Dick did it all. The Super Bowl, Olympic Games and Final Four. Nobody was as quick-witted and thoroughly prepared to call the a defining play.
Enberg was always ready for the big moment. And his return to campus was mine. I had the privilege of introducing Enberg to a group of about 300 students he took questions from that afternoon.
His resume — 14 Emmys, 9 Sportscaster of the Year Awards and many others — speaks for itself.
He was sitting patiently backstage when I worked up the courage to approach him and nervously blurted out: “So, Mr. Enberg … are you enjoying your visit?”
His warm smile instantly soothed my pre-speech anxiety. “You’ll do fine,” he said.

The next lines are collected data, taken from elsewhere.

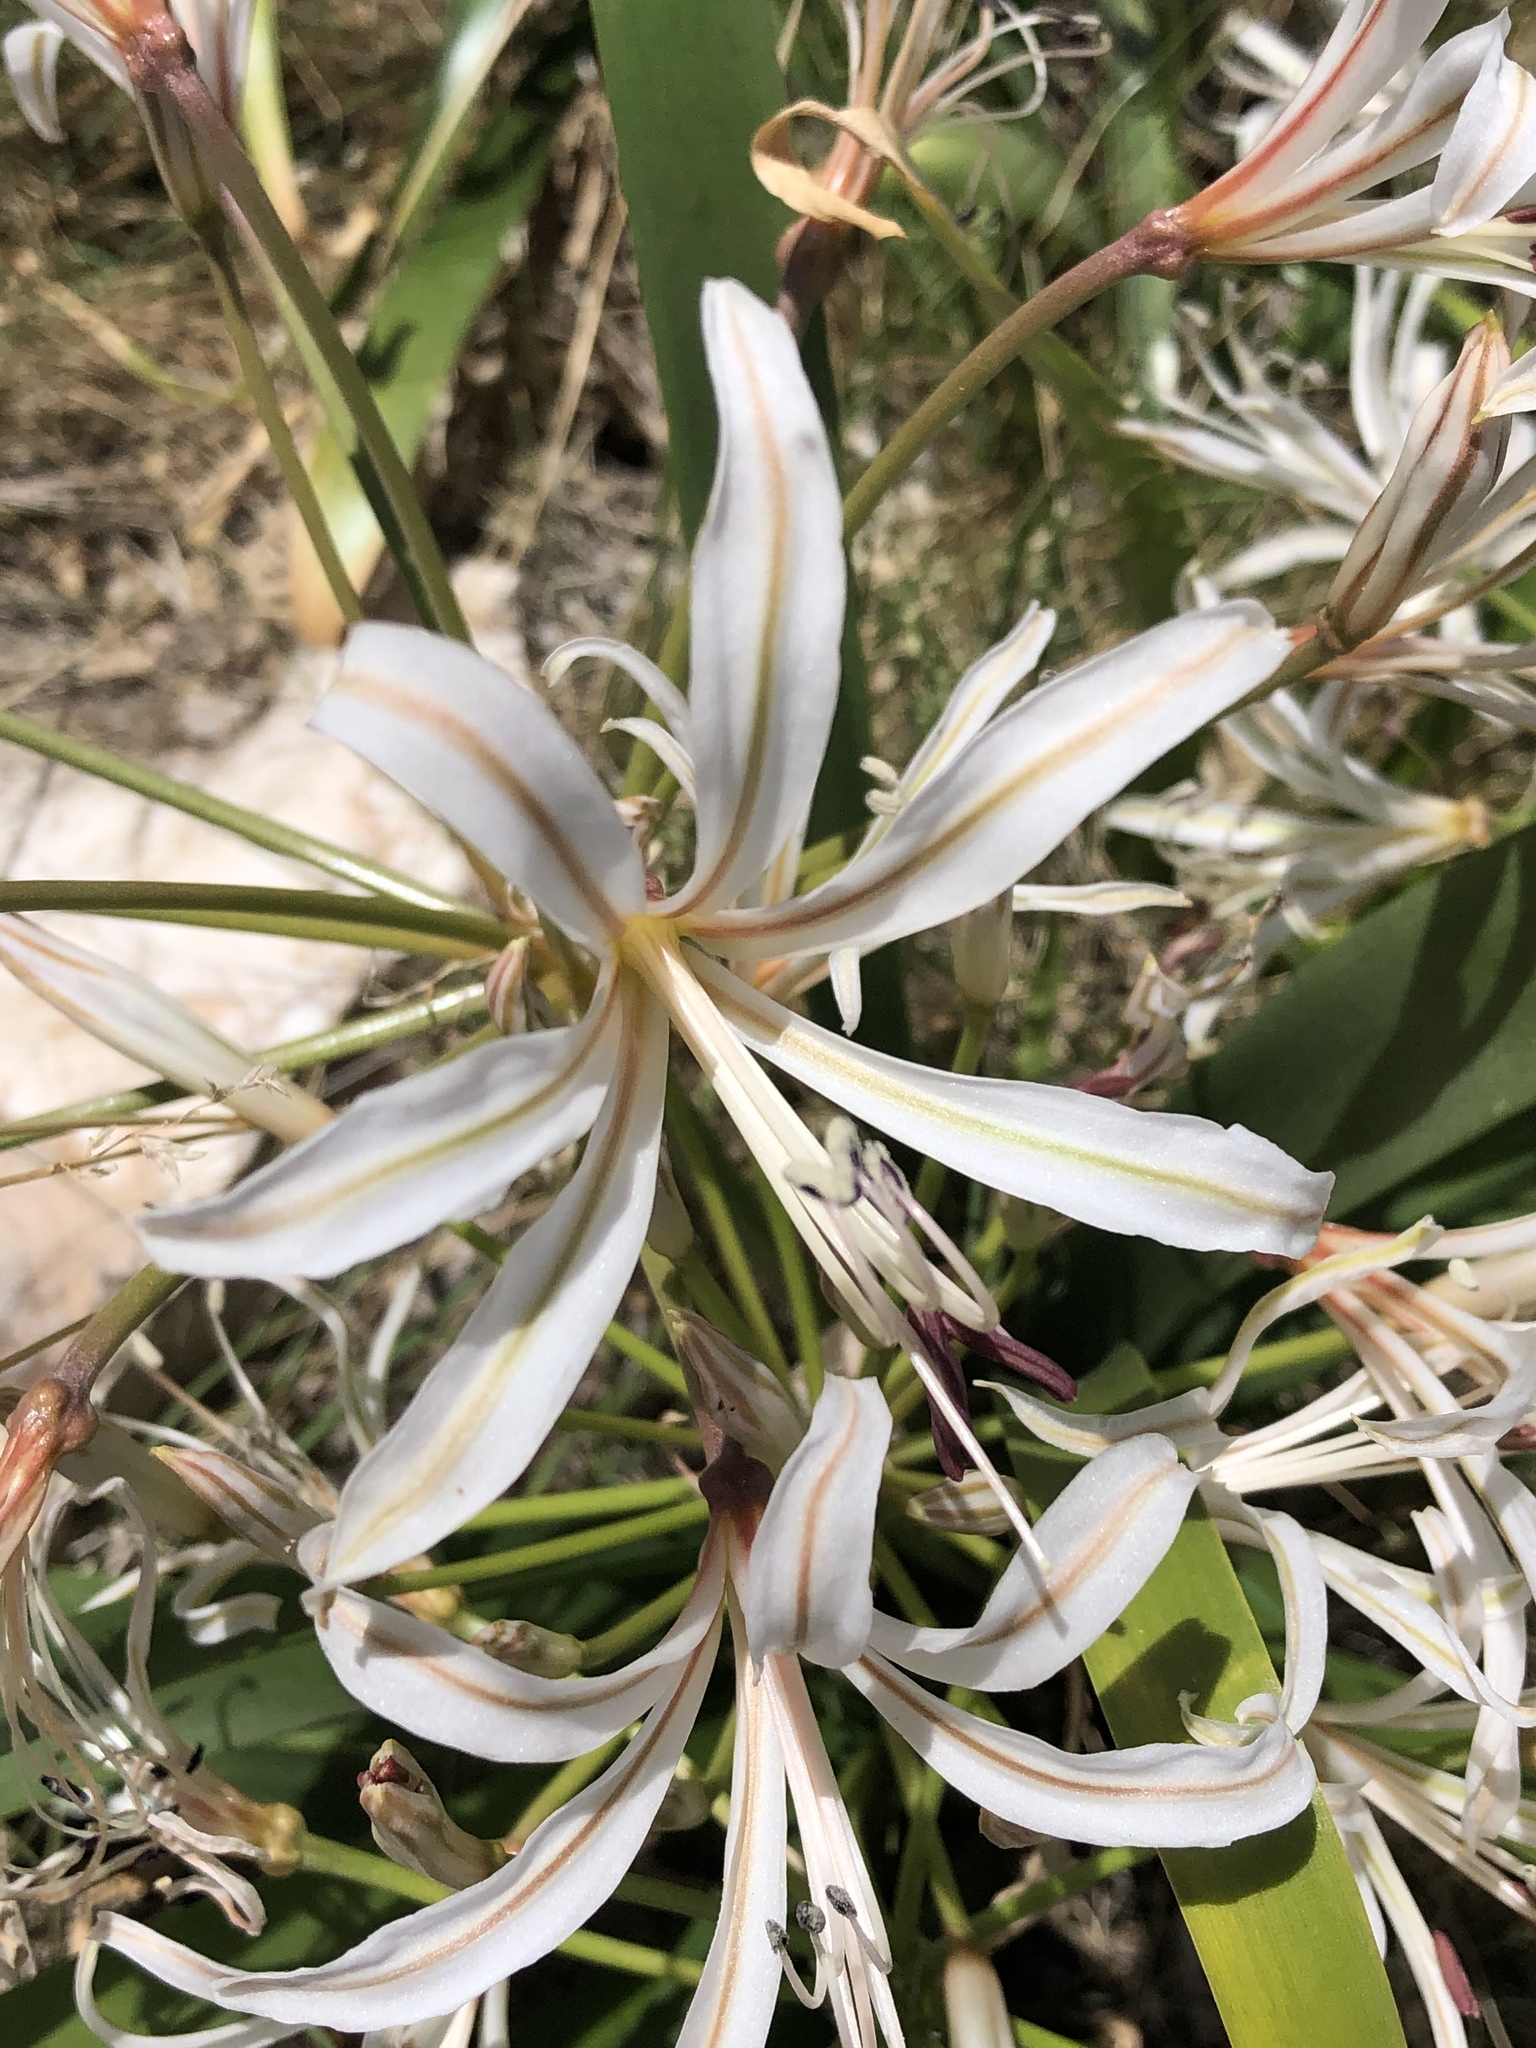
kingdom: Plantae
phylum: Tracheophyta
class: Liliopsida
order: Asparagales
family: Amaryllidaceae
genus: Nerine
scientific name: Nerine laticoma
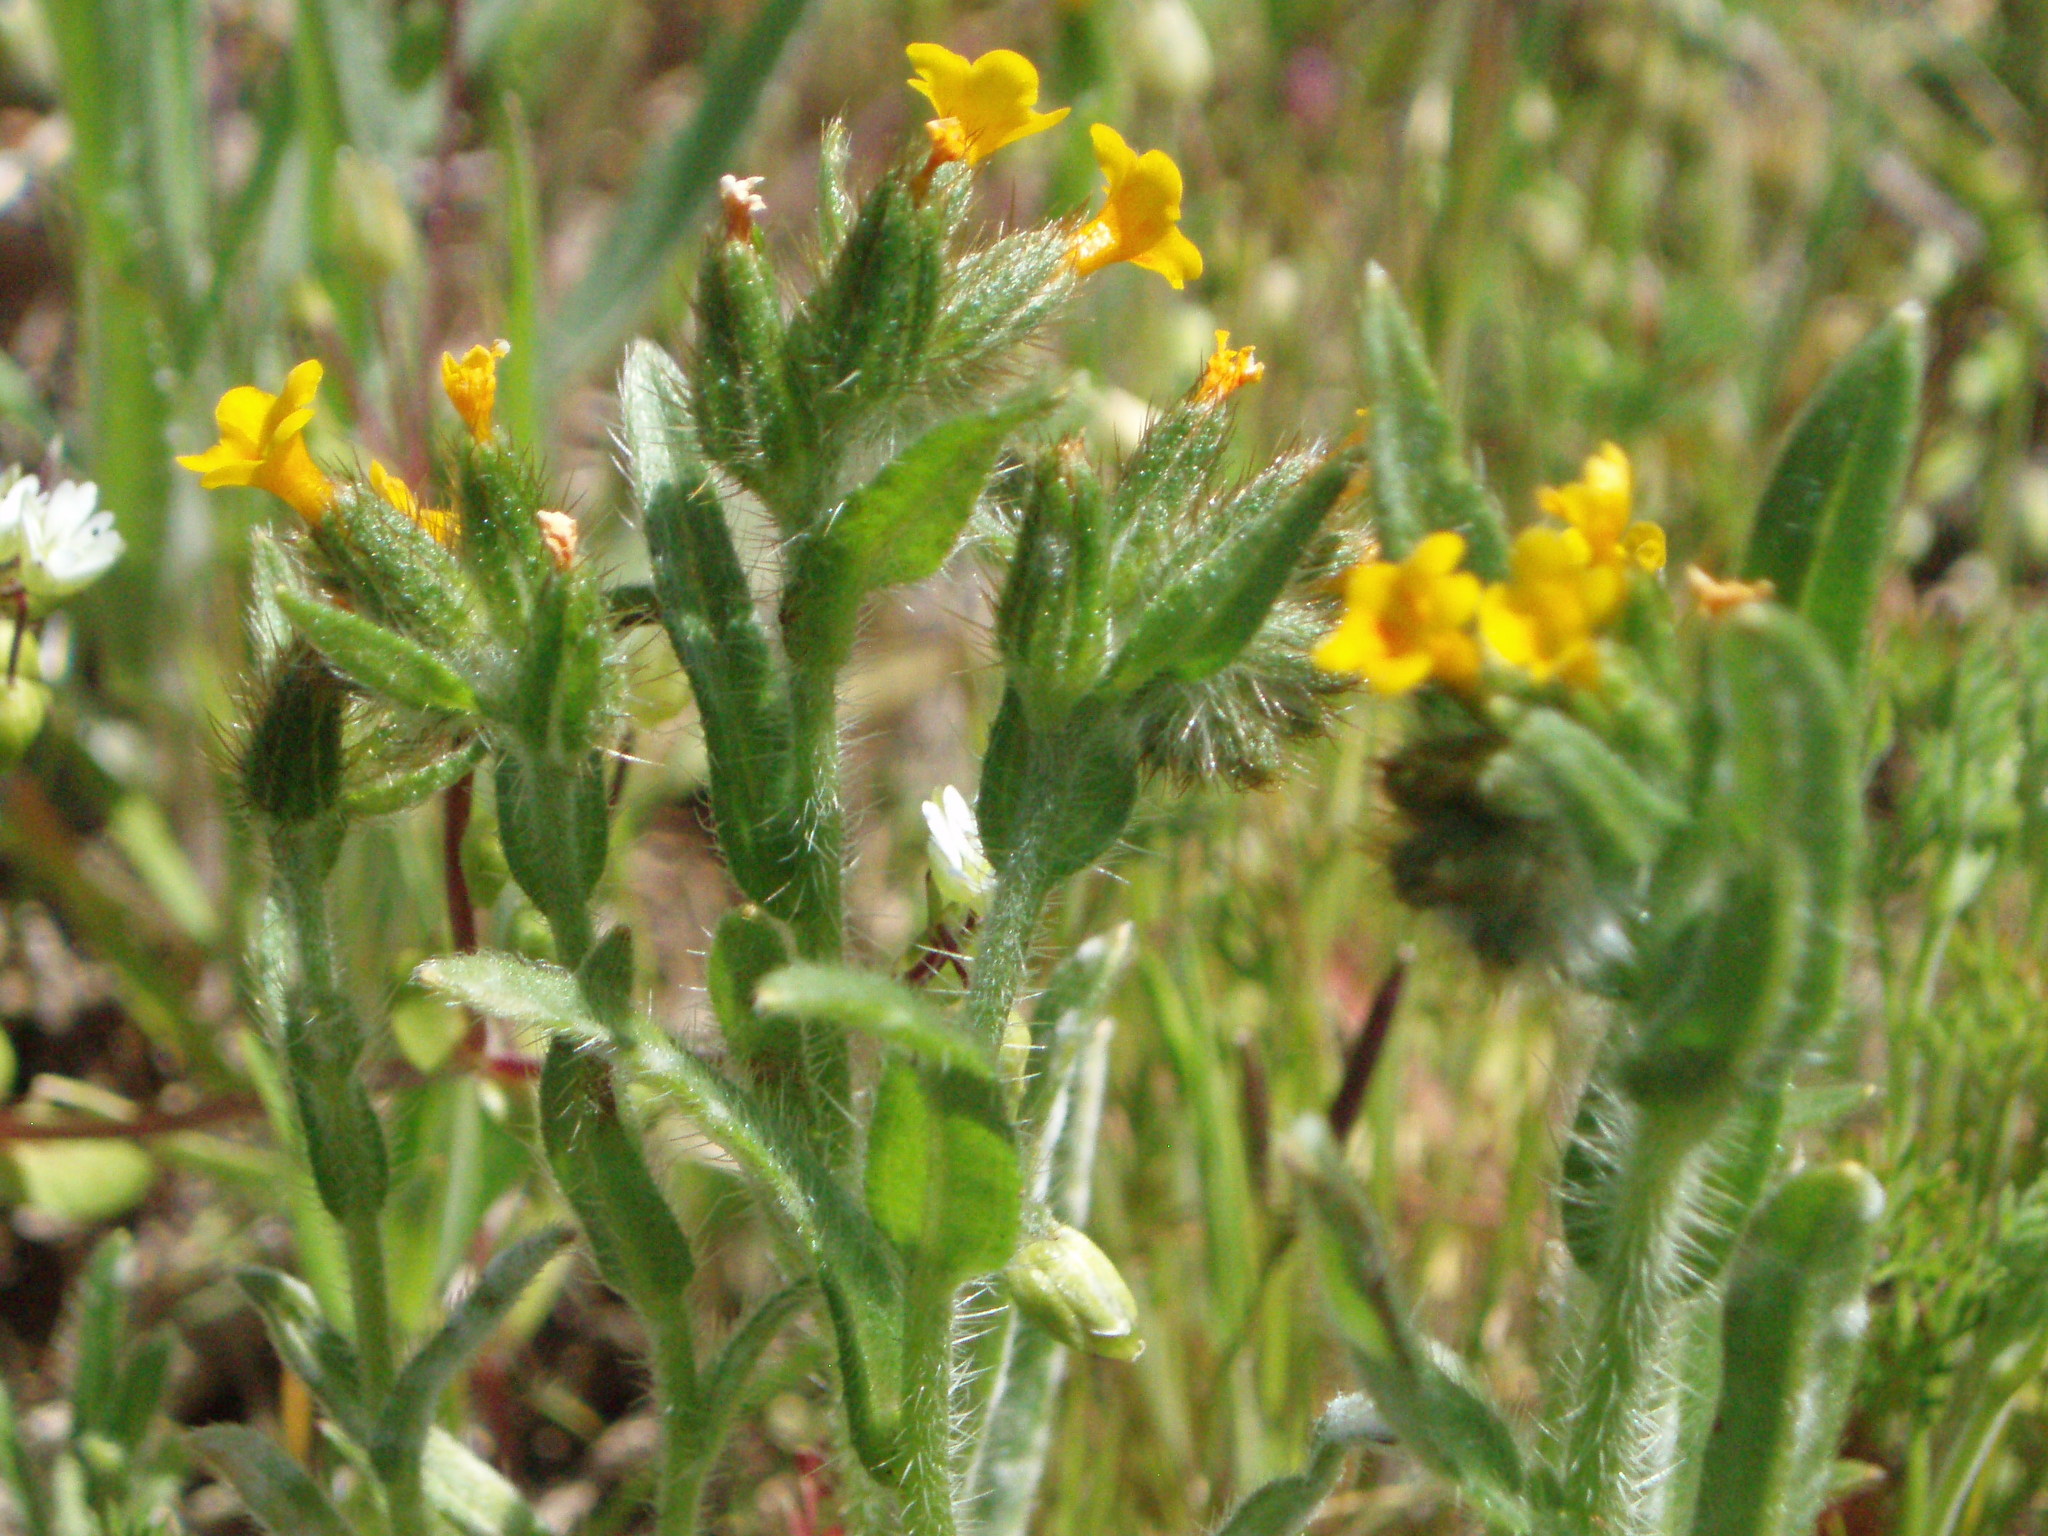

We talked for about five minutes while we waited for the lecture to start. We chatted about the media, CMU football and life after college graduation.
I told him I hope to be a fraction as successful in my career as he was during his. He wasn’t having it.
“I’ve lived a privileged life,” he modestly told me. “You can, too. If you work for it.”
His words last week have emboldened me. It was the perfect primer to the kickoff of my career in the media.
Here is what Dick Enberg taught me.
In sports, and in life, opportunities come and go, but work ethic is everything. Mr. Enberg is living proof that Chippewas can do great things.
In one five-minute conversation, he gave me some pieces of advice I’ll remember for the rest of my life. It’s very unlikely that I’ll ever end up as successful as Dick Enberg.
But after a face-to-face with the ultimate symbol of sports media success and a fellow Chippewa, my professional pledge is stronger now that it has ever been.
No matter what happens, I’ll never stop believing in the value of the work ethic built through attaining a college education.
And with the legacy of an old Chippewa named Dick Enberg in mind, I’ll find constant motivation in the power of my dreams.